Zlobec Inti, Minoo Parham, Baumhoer Daniel, Baker Kristi, Terracciano Luigi, Jass Jeremy R, Lugli Alessandro
Institute of Pathology, University Hospital of Basel, Basel, Switzerland.
Cancer. 2008 Feb 1;112(3):495-502. doi: 10.1002/cncr.23208.
The heterogeneity of stage II colon cancer underlines the need for identifying high-risk, lymph node-negative patients. The objective of this study was to define a multimarker prognostic model of 5-year survival in patients with lymph node-negative, mismatch repair (MMR)-proficient colorectal cancer (CRC).
Immunohistochemistry for 13 tumor markers was performed on 587 lymph node-negative, MMR-proficient CRC samples by using a tissue microarray. Immunoreactivity was evaluated semiquantitatively. A receiver-operating characteristic-based approach was used to detect clinically relevant tumor markers and to determine cutoff scores for tumor positivity. Univariate and multivariate analyses stratified by pathologic T3 (pT3) or pT4 tumor classification were performed.
In univariate analysis, the absence of CD8+ tumor infiltrating lymphocytes (TILs) (P < .001), loss of p27 (P = .006), positive urokinase-type plasminogen activator (uPA) expression (P = .002), and positive uPA receptor (uPAR) expression (P = .037) were associated with an adverse prognosis.

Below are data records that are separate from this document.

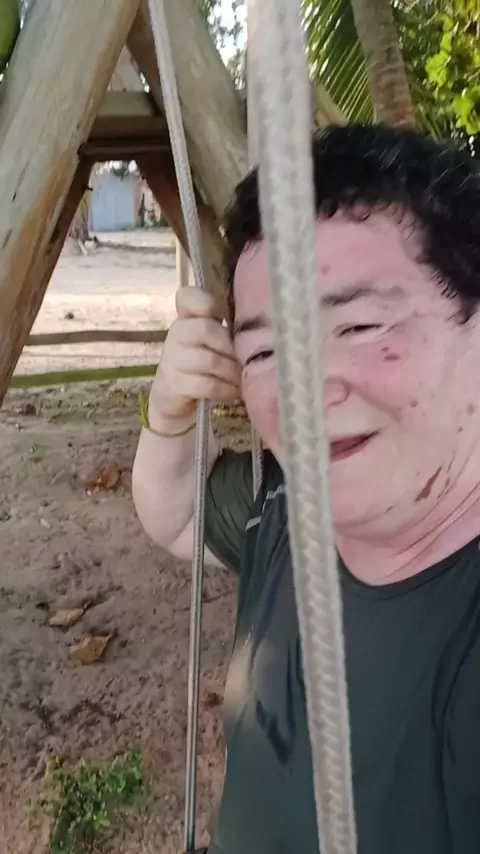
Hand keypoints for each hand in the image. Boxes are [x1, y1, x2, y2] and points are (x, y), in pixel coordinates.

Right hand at [149, 287, 240, 426]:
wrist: (176, 395)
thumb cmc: (205, 362)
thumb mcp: (215, 340)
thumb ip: (230, 327)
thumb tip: (260, 330)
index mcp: (188, 316)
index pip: (187, 297)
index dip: (207, 303)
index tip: (224, 317)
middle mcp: (177, 333)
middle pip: (205, 329)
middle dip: (231, 347)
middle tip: (244, 358)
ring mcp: (173, 359)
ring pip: (209, 360)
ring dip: (232, 371)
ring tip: (243, 376)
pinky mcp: (175, 384)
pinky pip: (207, 385)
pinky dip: (226, 389)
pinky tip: (234, 391)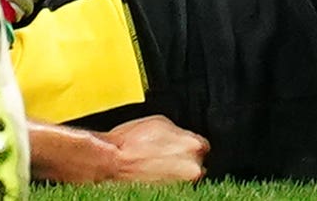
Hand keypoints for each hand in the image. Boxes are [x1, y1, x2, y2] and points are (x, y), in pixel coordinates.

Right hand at [94, 117, 208, 182]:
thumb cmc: (130, 142)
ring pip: (187, 178)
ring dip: (178, 173)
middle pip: (198, 163)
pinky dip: (169, 184)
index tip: (184, 146)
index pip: (204, 146)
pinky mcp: (172, 195)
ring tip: (160, 167)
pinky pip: (176, 188)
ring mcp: (182, 185)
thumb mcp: (160, 123)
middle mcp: (192, 167)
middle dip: (186, 160)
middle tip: (168, 156)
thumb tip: (184, 137)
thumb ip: (179, 132)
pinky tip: (156, 177)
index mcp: (193, 145)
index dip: (191, 145)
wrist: (112, 161)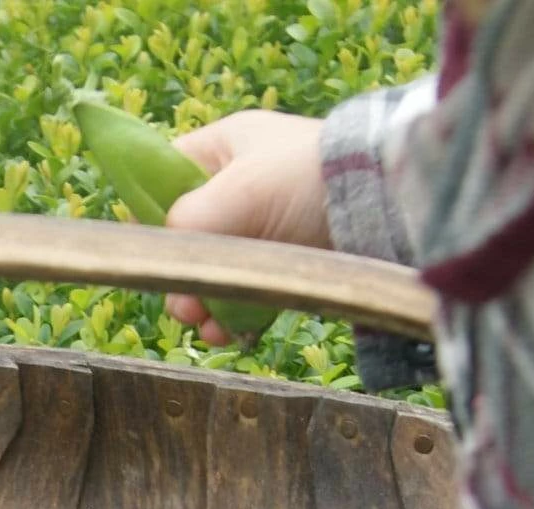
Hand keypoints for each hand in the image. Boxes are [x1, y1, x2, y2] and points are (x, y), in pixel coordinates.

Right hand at [162, 111, 331, 344]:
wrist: (381, 201)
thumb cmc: (305, 180)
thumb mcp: (237, 192)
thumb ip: (187, 221)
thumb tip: (166, 259)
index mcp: (222, 148)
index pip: (164, 176)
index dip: (151, 216)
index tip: (158, 253)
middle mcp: (237, 186)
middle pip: (186, 239)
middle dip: (183, 277)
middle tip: (186, 306)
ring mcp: (262, 227)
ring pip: (213, 273)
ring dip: (206, 304)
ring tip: (210, 327)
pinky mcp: (283, 263)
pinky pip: (244, 294)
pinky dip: (234, 317)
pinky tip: (231, 334)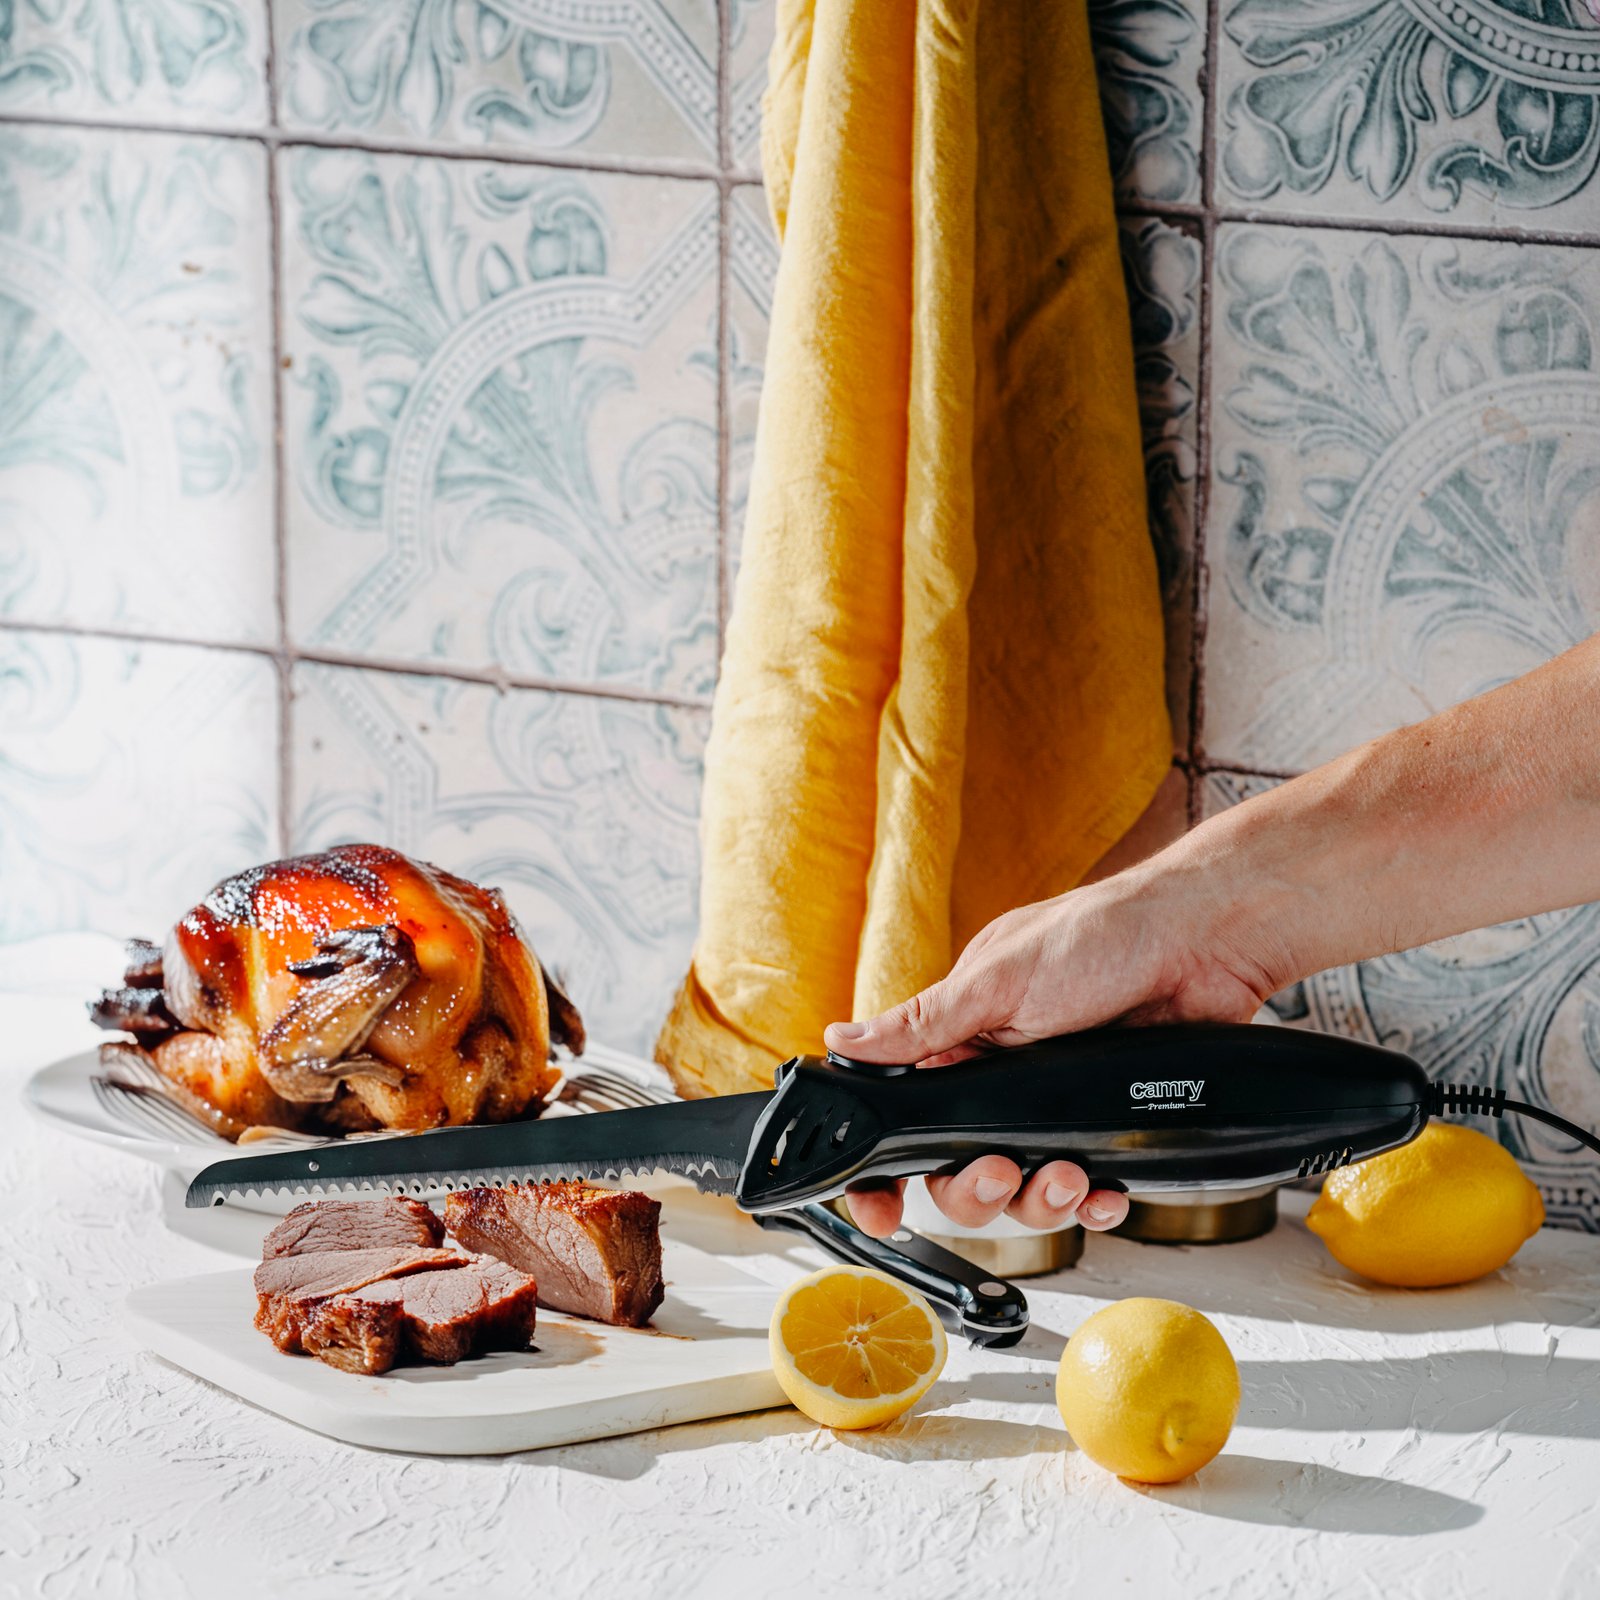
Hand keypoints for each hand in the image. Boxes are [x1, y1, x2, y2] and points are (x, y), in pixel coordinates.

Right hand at [824, 859, 1274, 1236]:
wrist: (1206, 939)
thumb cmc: (1105, 933)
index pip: (903, 1114)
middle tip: (1001, 1170)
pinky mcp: (1106, 1124)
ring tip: (1068, 1173)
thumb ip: (924, 1023)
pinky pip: (1086, 1190)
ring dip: (1041, 1197)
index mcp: (961, 1038)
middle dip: (976, 1186)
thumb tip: (843, 1040)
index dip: (885, 1169)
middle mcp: (1001, 1078)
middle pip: (957, 1171)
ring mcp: (1054, 1105)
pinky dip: (1094, 1201)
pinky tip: (1103, 1189)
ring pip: (1021, 1191)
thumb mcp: (1000, 978)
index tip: (880, 1206)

In multivariate analysis, CD8 (P = .001), p27 (P = .031), and uPA (P = .014) were independent prognostic factors. The multimarker phenotype of negative CD8, loss of p27, and positive uPA expression led to significantly worse survival compared with all other combinations of these features. Stratified by pT3 or pT4 stage, CD8 (P = .006) and uPA (P = .011) had independent prognostic value. Combined CD8 negativity and uPA positivity led to a more adverse prognosis in both patients with pT3 tumors and patients with pT4 tumors (P < .001). No difference was observed in the length of survival between patients with pT3 tumors who had CD8 negativity and uPA positivity and patients with pT4 tumors (P = .267).

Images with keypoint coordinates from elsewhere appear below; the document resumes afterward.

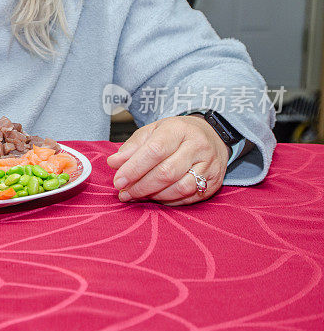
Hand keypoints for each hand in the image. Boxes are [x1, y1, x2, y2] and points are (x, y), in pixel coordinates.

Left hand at [106, 115, 229, 205]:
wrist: (211, 135)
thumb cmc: (175, 134)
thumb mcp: (152, 132)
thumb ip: (132, 147)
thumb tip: (114, 163)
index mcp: (178, 129)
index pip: (154, 151)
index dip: (134, 168)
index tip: (118, 181)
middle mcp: (197, 146)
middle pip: (166, 172)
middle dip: (141, 186)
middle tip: (124, 193)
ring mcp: (209, 165)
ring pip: (180, 188)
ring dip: (154, 196)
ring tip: (138, 195)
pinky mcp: (215, 182)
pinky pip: (189, 197)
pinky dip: (169, 201)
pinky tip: (156, 198)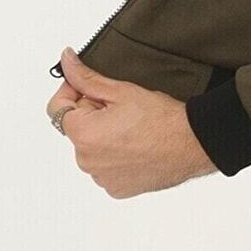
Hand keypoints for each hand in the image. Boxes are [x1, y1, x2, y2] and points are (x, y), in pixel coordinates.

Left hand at [47, 46, 218, 196]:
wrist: (192, 144)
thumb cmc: (162, 119)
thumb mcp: (121, 90)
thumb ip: (86, 77)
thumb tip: (66, 62)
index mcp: (82, 134)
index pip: (57, 108)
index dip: (72, 92)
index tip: (89, 88)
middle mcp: (86, 160)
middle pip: (77, 129)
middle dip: (92, 115)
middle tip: (121, 107)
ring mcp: (101, 178)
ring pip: (92, 149)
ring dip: (104, 137)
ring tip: (133, 128)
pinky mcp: (116, 189)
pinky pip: (106, 168)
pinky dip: (116, 157)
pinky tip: (137, 145)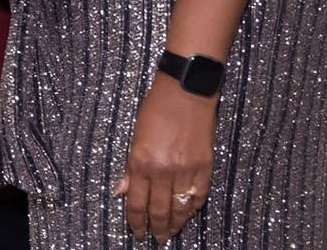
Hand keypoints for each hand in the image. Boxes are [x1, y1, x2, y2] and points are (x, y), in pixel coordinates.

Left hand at [116, 76, 217, 240]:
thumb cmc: (156, 110)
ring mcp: (186, 170)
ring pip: (180, 208)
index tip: (137, 232)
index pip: (137, 203)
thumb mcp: (134, 136)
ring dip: (175, 224)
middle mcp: (163, 171)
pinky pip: (199, 196)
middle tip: (156, 239)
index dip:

The multimarker phenotype of the absence of CD8+ TILs, loss of p27, and positive uPA expression was predictive of an adverse prognosis in patients with lymph node-negative, MMR-proficient CRC. The current findings suggested that a subgroup of patients with high-risk, lymph node-negative pT3 tumors should be considered for adjuvant therapy.
II期结肠癌的异质性凸显了识别高危、淋巴结阴性患者的必要性。本研究的目的是确定淋巴结阴性、错配修复(MMR)功能正常的结直肠癌(CRC)患者5年生存的多标志物预后模型。
通过组织芯片对587例淋巴结阴性、MMR功能正常的CRC样本进行13种肿瘤标志物的免疫组织化学检测。免疫反应性进行半定量评估。采用基于受试者工作特征曲线的方法检测临床相关肿瘤标志物并确定肿瘤阳性的临界值。按病理T3(pT3)或pT4肿瘤分类进行单因素和多因素分析。
在单因素分析中,CD8 +肿瘤浸润淋巴细胞(TILs)缺失(P <.001)、p27缺失(P =.006)、尿激酶型纤溶酶原激活剂(uPA)表达阳性(P =.002)和uPA受体(uPAR)表达阳性(P =.037)与不良预后相关。在多因素分析中,CD8(P =.001)、p27(P =.031)和uPA(P =.014)是独立的预后因素。与这些特征的所有其他组合相比,CD8阴性、p27缺失和uPA表达阳性的多标志物表型导致生存率显著更差。按pT3或pT4分期分层,CD8(P =.006)和uPA(P =.011)具有独立的预后价值。CD8阴性和uPA阳性在pT3肿瘤患者和pT4肿瘤患者中均导致更差的预后(P <.001)。CD8阴性和uPA阳性的pT3肿瘤患者与pT4肿瘤患者的生存时长无差异(P =.267)。
CD8 + TILs缺失、p27缺失和uPA表达阳性的多标志物表型可预测淋巴结阴性、MMR功能正常的CRC患者的不良预后。当前研究结果表明,高危、淋巴结阴性pT3肿瘤患者亚组应考虑辅助治疗。